Una enfermedad degenerativa e incurable puede destruir un matrimonio. Eso es lo que estuvo a punto de suceder con Andrea Barreiro y Javier Marinkovich.
Él sufría mal de Parkinson y lo negaba: “No aceptaba el hecho de estar enfermo, le decía a mi esposa que me temblaban las manos por los nervios, pero al tiempo no se lo pude ocultar más y eso destruyó la relación”, reconoce Javier.
“Nuestro matrimonio estaba muy mal. Él no quería hacerse tratar, no aceptaba que estaba enfermo y a raíz del avance de la enfermedad, perdió trabajos y con eso la situación económica se había empezado a complicar, lo que afectaba sus nervios y empeoraba el cuadro; era un círculo vicioso”, recuerda Andrea, que empezó a buscar información sobre la enfermedad de Javier. “Tomé conciencia de la gravedad de la situación y me desesperé. Cada día que pasaba era peor, tenía que darle de comer en la boca, fue duro tener que aceptar que mi vida y la de mi esposo no iba a ser la misma; creí que nuestra vida estaba acabada”, afirma.
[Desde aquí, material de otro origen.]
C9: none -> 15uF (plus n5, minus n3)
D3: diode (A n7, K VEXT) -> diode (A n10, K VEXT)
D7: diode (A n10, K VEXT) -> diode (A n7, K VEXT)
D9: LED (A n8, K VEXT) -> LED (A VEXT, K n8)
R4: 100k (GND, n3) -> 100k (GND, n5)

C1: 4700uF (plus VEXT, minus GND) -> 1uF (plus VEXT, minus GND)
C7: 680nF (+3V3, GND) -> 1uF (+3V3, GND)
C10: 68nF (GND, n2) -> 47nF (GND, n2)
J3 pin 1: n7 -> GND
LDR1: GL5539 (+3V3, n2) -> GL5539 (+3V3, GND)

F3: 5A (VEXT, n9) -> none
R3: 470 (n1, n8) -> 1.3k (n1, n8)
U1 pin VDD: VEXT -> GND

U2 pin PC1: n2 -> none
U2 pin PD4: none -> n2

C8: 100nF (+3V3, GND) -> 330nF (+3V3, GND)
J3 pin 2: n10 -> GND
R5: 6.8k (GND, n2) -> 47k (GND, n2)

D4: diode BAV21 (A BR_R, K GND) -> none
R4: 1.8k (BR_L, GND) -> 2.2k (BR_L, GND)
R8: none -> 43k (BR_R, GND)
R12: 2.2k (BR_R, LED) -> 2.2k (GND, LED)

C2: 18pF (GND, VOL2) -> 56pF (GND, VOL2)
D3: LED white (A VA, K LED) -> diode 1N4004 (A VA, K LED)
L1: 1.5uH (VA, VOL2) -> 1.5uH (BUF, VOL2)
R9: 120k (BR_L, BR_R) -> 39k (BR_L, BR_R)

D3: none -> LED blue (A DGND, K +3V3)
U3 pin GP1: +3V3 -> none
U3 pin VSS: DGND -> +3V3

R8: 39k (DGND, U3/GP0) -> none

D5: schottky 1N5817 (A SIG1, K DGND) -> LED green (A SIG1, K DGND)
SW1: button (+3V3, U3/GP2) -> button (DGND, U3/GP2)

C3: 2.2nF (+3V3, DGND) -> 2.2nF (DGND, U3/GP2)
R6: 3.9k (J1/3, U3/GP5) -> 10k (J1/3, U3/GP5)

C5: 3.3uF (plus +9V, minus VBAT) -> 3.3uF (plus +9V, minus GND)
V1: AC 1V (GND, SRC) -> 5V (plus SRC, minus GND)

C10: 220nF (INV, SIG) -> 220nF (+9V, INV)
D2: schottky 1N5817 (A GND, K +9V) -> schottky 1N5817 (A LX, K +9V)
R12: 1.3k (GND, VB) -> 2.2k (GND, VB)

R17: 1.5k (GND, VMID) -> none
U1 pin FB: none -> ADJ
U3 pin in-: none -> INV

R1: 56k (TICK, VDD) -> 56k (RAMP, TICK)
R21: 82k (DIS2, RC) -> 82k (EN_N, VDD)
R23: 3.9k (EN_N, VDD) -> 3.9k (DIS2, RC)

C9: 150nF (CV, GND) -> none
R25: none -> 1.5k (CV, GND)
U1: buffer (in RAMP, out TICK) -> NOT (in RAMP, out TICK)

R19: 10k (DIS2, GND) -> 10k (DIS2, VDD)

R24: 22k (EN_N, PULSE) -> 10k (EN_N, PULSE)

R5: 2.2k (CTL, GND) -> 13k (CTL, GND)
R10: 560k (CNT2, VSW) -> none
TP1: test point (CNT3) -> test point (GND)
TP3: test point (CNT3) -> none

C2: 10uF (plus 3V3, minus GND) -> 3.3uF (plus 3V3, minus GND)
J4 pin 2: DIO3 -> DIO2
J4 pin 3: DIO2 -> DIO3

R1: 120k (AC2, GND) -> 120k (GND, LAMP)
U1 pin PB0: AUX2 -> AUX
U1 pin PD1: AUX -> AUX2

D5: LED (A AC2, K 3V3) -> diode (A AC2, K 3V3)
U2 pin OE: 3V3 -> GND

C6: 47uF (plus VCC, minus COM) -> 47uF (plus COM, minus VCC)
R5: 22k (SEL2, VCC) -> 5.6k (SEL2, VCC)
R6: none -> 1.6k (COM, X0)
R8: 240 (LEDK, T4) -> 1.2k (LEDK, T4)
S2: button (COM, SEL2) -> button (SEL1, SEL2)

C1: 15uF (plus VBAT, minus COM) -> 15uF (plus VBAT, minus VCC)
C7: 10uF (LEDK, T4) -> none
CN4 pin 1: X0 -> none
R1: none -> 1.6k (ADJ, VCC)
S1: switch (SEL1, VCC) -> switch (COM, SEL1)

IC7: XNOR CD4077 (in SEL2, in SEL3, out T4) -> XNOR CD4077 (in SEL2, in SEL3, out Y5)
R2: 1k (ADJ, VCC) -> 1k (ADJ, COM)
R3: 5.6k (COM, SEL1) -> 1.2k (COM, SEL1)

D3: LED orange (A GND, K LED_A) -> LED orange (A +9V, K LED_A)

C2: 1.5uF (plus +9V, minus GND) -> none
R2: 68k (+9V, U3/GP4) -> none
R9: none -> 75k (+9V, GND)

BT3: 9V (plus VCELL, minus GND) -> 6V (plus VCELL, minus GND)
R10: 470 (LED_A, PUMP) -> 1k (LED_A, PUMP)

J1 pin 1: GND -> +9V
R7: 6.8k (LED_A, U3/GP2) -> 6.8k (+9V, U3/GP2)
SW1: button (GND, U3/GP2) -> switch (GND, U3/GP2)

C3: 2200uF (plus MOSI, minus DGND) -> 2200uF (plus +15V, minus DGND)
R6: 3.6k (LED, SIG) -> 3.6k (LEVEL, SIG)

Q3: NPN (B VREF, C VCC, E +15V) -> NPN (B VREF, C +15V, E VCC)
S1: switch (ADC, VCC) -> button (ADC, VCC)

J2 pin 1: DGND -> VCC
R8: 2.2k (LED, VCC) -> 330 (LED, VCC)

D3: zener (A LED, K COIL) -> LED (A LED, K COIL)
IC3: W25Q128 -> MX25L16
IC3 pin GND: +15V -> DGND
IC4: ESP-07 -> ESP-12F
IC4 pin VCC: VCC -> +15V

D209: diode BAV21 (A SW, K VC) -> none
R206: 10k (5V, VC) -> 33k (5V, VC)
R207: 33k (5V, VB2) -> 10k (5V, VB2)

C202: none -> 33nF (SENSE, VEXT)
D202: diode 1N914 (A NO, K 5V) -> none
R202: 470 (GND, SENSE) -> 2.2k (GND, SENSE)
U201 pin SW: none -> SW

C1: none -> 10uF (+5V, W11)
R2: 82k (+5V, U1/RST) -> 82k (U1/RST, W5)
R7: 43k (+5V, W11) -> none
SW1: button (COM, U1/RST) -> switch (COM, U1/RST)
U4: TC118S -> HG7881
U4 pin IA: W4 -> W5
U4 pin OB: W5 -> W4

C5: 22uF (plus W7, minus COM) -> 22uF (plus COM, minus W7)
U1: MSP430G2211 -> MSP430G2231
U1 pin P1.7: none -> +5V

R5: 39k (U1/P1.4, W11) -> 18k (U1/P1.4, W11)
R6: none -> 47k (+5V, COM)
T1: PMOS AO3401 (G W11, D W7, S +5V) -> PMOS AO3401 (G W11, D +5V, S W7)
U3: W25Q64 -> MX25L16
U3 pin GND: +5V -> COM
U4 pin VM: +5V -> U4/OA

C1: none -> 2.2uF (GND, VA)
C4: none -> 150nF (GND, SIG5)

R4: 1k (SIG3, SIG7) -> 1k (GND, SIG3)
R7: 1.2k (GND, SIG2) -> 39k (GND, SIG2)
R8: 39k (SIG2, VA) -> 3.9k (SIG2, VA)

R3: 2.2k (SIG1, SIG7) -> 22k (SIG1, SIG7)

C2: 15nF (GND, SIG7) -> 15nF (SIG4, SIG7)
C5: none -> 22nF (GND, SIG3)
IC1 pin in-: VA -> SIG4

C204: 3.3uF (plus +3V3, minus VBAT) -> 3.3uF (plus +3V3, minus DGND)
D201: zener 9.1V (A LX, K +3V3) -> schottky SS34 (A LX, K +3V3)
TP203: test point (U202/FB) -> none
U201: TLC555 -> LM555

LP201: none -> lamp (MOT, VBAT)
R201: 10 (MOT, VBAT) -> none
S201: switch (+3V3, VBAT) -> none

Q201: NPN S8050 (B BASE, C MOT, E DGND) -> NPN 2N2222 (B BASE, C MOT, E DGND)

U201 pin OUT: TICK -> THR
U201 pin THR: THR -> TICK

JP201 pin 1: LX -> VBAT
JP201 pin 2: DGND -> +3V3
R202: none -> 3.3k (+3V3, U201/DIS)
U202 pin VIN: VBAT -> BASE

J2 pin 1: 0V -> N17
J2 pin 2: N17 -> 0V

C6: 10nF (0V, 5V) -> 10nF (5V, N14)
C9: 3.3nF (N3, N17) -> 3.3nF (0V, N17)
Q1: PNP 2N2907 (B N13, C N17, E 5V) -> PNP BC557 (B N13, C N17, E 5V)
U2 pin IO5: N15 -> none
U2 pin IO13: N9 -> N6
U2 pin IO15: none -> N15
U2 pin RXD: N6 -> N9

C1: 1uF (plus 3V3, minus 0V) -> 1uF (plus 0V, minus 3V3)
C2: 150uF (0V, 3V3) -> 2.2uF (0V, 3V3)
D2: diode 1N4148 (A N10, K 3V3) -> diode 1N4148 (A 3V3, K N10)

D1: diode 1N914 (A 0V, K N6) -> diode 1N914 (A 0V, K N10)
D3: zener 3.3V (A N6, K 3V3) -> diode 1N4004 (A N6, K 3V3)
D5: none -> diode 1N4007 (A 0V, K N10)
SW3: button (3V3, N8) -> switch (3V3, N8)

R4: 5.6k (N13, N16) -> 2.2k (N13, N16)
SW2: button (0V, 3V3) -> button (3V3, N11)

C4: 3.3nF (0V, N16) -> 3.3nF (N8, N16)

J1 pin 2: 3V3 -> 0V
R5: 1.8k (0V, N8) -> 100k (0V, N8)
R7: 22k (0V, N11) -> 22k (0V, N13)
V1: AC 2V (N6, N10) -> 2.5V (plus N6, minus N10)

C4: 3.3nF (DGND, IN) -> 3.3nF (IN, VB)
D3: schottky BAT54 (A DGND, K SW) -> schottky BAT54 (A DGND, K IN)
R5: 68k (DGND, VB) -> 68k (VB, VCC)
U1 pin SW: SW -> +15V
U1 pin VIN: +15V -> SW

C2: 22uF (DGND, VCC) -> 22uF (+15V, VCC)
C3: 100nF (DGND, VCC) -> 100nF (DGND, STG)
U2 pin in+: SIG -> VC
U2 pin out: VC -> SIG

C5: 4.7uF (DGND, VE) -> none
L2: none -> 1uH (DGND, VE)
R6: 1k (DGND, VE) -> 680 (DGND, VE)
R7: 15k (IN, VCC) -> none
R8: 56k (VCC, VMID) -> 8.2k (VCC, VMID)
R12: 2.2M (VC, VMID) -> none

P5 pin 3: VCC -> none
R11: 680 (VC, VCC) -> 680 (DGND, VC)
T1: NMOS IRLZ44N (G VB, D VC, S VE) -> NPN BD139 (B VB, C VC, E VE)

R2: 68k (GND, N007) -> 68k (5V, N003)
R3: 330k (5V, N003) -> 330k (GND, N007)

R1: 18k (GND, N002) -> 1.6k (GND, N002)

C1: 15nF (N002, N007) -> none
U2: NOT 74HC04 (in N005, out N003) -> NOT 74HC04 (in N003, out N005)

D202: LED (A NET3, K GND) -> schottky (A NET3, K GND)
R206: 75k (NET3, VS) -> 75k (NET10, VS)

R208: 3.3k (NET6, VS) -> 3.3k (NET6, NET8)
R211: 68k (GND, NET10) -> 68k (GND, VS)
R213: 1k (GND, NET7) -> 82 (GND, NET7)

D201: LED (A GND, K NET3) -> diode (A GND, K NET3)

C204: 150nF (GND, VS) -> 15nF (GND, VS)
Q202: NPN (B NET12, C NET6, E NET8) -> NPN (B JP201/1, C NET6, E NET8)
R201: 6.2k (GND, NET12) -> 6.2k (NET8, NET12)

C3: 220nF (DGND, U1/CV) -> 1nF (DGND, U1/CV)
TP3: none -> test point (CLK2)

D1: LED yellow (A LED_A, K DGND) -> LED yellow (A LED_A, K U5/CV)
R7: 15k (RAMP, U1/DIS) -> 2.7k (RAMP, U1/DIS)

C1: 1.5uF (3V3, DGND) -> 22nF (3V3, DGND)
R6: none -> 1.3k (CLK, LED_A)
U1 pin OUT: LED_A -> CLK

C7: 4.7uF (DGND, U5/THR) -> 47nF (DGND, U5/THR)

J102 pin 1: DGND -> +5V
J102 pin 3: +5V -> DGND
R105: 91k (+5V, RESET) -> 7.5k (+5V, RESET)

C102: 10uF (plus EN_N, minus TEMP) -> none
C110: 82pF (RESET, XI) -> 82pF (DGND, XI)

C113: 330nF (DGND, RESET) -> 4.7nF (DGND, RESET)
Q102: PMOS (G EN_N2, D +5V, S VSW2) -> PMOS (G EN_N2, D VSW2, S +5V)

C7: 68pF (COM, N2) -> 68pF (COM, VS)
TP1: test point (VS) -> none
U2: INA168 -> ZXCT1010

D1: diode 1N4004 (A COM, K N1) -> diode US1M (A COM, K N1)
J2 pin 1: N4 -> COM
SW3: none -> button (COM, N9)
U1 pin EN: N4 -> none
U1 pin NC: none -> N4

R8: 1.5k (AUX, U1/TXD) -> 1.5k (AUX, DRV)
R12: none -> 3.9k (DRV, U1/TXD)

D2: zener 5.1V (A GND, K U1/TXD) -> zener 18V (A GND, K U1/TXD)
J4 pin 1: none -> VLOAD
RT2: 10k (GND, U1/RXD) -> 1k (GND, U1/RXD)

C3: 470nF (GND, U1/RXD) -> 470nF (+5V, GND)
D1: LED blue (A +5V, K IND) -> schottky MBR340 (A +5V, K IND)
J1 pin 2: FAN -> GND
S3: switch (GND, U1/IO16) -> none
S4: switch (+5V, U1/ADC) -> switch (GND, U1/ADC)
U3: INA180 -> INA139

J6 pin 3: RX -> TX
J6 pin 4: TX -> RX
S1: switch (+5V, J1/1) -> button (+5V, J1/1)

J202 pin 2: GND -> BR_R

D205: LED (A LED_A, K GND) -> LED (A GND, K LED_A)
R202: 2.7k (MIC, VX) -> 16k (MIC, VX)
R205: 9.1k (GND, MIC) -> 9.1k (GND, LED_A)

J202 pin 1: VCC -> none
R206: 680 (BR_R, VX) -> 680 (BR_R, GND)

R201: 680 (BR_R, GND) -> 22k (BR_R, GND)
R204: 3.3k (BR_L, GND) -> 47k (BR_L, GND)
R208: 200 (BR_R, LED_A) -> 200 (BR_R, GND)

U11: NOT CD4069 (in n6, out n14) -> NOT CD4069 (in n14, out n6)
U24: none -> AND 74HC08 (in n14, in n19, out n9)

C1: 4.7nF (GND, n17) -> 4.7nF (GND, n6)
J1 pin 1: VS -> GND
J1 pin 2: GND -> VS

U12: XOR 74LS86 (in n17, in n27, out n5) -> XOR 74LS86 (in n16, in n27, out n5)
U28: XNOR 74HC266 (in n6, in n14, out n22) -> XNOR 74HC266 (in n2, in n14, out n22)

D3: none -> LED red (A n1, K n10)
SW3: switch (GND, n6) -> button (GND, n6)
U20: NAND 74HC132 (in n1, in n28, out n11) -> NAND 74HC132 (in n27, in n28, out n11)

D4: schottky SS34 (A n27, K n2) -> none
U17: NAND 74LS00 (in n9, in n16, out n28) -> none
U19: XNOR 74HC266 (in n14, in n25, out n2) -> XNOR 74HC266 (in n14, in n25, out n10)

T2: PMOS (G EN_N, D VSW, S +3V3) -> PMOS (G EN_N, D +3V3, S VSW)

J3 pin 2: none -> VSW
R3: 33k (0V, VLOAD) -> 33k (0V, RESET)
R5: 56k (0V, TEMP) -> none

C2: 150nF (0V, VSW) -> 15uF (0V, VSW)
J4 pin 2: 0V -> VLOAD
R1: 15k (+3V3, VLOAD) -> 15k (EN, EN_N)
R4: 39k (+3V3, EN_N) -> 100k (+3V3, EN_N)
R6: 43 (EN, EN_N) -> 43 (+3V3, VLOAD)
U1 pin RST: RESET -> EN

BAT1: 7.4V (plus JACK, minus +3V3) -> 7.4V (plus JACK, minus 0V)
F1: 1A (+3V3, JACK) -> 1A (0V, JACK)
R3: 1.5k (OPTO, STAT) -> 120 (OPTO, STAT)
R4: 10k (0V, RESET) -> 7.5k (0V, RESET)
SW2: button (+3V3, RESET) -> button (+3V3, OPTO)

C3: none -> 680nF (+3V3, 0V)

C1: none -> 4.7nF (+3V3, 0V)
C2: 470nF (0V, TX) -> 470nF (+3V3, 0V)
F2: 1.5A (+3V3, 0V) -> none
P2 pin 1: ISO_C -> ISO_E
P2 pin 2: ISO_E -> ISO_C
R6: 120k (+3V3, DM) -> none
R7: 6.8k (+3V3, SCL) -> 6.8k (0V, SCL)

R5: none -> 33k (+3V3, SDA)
Javier recuerda que llegó a sentirse una carga para Andrea: “Pasé de ser su esposo a ser su hijo, mis amigos me decían que la dejara, que no podía arruinarle la vida por mi enfermedad”.
Como la medicación no funcionaba, Javier pensó en matarse, pero tenía sentimientos encontrados al respecto: “No quería perderla, pero tampoco quería condenarla a vivir así”.
La situación cambió cuando él pasó por la puerta de la Universal y entró. Javier empezó a hacer las cadenas de oración, lo orientaron y hubo cambios en su carácter: “ya no peleábamos, él estaba más tranquilo, yo le buscaba pelea y él no reaccionaba como antes. Al observarlo, las manos ya no le temblaban. Así empecé a acompañarlo a la iglesia”, cuenta Andrea.
“Hoy, Javier está curado, somos felices en el matrimonio, Dios transformó nuestra relación y su salud, fue algo maravilloso lo que sucedió en nuestra vida”, finalizan juntos.